Transplants are always needed yet there is never enough to go around. So it would be great if we could use stem cells to help the organs in need. Stem cells have the posibility to treat/cure diseases like leukemia, cancer, can make skin grafts, healing of tendon and ligament damage in horses legs, diabetes, strokes, alzheimers, parkinson's, muscle repairs, and possibly even spinal cord injuries.

First a sperm has to fuze with an egg, in order to become fertilized. Sometimes the sperm has a difficult time getting through the egg's shell so the sperm goes through acrosome reaction. In this process a reaction occurs in acrosome (cap-like structure) of the sperm as it begins to approach the egg. The surrounding membrane of the acrosome fuses with the plasma membrane of the sperm which exposes what is inside the acrosome; such as enzymes that break down the shell and allow fertilization.

A cortical reaction is when a sperm cell unites with an egg's plasma membrane. This ensures that no other sperm can fertilize this particular egg.

Cleavage begins in a zygote cell. The zygote cell goes under a series of rapid mitotic divisions. There is no growth however there is DNA synthesis. Cleavage is complete with the formation of a blastula (a hallow ball of cells with a liquid cavity).

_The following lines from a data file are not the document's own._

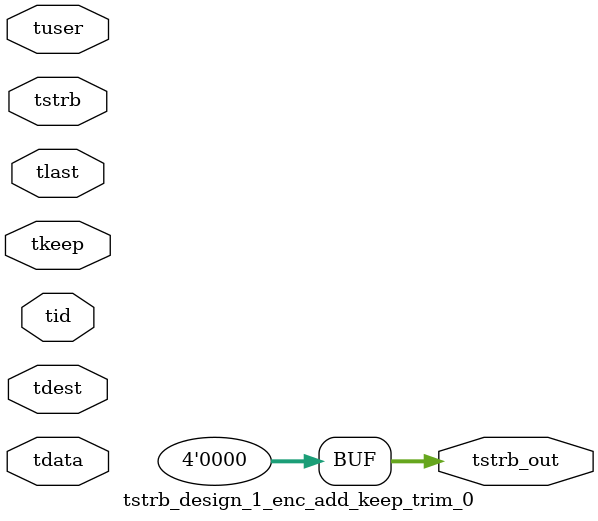
<source format=v>


`timescale 1ps/1ps

module tstrb_design_1_enc_add_keep_trim_0 #
(
parameter C_S_AXIS_TDATA_WIDTH = 32,
parameter C_S_AXIS_TUSER_WIDTH = 0,
parameter C_S_AXIS_TID_WIDTH   = 0,
parameter C_S_AXIS_TDEST_WIDTH = 0,
parameter C_M_AXIS_TDATA_WIDTH = 32
)
(
input  [(C_S_AXIS_TDATA_WIDTH == 0 ? 1 : C_S_AXIS_TDATA_WIDTH)-1:0     ] tdata,
input  [(C_S_AXIS_TUSER_WIDTH == 0 ? 1 : C_S_AXIS_TUSER_WIDTH)-1:0     ] tuser,
input  [(C_S_AXIS_TID_WIDTH   == 0 ? 1 : C_S_AXIS_TID_WIDTH)-1:0       ] tid,
input  [(C_S_AXIS_TDEST_WIDTH == 0 ? 1 : C_S_AXIS_TDEST_WIDTH)-1:0     ] tdest,
input  [(C_S_AXIS_TDATA_WIDTH/8)-1:0 ] tkeep,
input  [(C_S_AXIS_TDATA_WIDTH/8)-1:0 ] tstrb,
input                                                                    tlast,
output [(C_M_AXIS_TDATA_WIDTH/8)-1:0 ] tstrb_out
);

assign tstrb_out = {1'b0};

endmodule


</source>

Gastrulation is when the blastula gets transformed into a gastrula containing 3 layers of cells. The ectoderm is the outermost layer, forming skin, hair, nerves, and sweat glands. The mesoderm is the middle layer which helps form things associated with movement and support, such as muscles, organs, bone and cartilage. The endoderm is the innermost layer which helps create inner lining, tissues, organs of the digestive system. The archenteron is a new cavity located inside the endoderm.

Organogenesis occurs right after gastrulation, it is a process by which the 3 layers develop into organs.